AUTHOR=Ding Lianghao , Sishc Brock J. , Polsdofer Elizabeth , Yordy John S. , Facoetti Angelica , Ciocca Mario , Saha Debabrata , Pompos Arnold , Davis Anthony J. , Story Michael D. 

TITLE=Evaluation of the Response of HNSCC Cell Lines to γ-Rays and 12C Ions: Can Radioresistant Tumors Be Identified and Selected for 12C Ion Radiotherapy?

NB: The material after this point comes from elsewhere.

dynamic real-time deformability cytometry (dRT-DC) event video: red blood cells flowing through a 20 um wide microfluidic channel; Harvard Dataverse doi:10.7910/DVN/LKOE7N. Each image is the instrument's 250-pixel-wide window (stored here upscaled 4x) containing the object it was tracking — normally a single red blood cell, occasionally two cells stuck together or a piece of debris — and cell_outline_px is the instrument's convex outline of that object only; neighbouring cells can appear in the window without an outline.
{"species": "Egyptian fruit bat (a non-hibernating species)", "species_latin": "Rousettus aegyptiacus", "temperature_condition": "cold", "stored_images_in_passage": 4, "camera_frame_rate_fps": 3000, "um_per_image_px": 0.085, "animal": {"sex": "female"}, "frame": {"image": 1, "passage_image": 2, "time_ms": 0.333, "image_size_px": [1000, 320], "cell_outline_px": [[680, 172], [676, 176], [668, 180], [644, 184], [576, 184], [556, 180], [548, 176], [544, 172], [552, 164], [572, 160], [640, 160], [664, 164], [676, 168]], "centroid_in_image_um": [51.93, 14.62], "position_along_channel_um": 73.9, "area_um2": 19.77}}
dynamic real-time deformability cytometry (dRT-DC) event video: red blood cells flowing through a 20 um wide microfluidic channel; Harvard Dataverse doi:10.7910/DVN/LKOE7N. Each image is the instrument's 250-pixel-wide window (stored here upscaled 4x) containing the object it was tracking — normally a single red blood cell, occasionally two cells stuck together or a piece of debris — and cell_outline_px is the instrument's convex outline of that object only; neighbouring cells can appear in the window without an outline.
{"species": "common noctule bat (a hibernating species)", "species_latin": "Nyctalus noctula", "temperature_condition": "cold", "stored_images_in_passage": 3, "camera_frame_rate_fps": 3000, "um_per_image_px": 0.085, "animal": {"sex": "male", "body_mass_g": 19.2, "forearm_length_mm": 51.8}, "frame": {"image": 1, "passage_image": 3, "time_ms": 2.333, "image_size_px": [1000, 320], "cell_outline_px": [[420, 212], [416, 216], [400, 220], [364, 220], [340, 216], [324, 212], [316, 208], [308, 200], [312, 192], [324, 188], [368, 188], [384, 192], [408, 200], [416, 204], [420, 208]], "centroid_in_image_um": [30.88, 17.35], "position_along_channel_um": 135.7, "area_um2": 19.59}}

JOURNAL=Frontiers in Oncology

VOLUME=Volume 12 - 2022

YEAR=2022

URL=https://www.frontiersin.org/journals/oncology/articles/10.3389/fonc.2022.812961

DOI=10.3389/fonc.2022.812961

ISSN=2234-943X

ABSTRACT=Head and neck squamous cell carcinoma (HNSCC) is the sixth most common malignancy worldwide. Thirty percent of patients will experience locoregional recurrence for which median survival is less than one year. Factors contributing to treatment failure include inherent resistance to X-rays, hypoxia, epithelial to mesenchymal transition, and immune suppression.  The enhanced effectiveness of 12C radiotherapy includes reduced dependence on oxygen presence, the generation of complex DNA damage, and the potential to overcome immune suppression, making it well suited for the treatment of HNSCC and particularly for radioresistant HNSCC. Clonogenic survival assays were performed on a panel of 46 HNSCC cell lines and the surviving fraction at 3.5 Gy (SF3.5) was used to rank order the panel and then Euclidean distance was used to segregate the cell lines into four groups based upon radioresistance. Gene expression analysis on untreated cells identified a molecular phenotype that distinguished the radioresistant cells from the other cell lines and a 36 gene signature was able to place cells in their respective radiosensitivity cohorts with an accuracy of 86%. Radioresistant cells were characterized by an overrepresentation of genes associated with radioresistance mechanisms including G2 checkpoint, p53 response, the unfolded protein response, apoptosis blockade, nucleotide excision repair, and known survival and proliferation pathways. Five cell lines whose SF3.5 values ranged from average to resistant, were then irradiated with 12C ions (LET 80 keV/) to determine the extent to which 12C irradiation can overcome X-ray radioresistance and to determine individual Relative Biological Effectiveness (RBE) values for each cell line using different endpoints to calculate RBE. Survival data were used in conjunction with an in silico-based modeling approach to evaluate tumor control probability based upon treatment schedules used clinically for X-rays and 12C ions where either a fixed RBE or the RBE determined for each cell line was used. Based on the above analysis, we present the framework of a strategy to utilize biological markers to predict which HNSCC patients are radioresistant and who would benefit the most from 12C radiotherapy as well as the potential limitations of generic RBE values when treating radioresistant patients with 12C ions.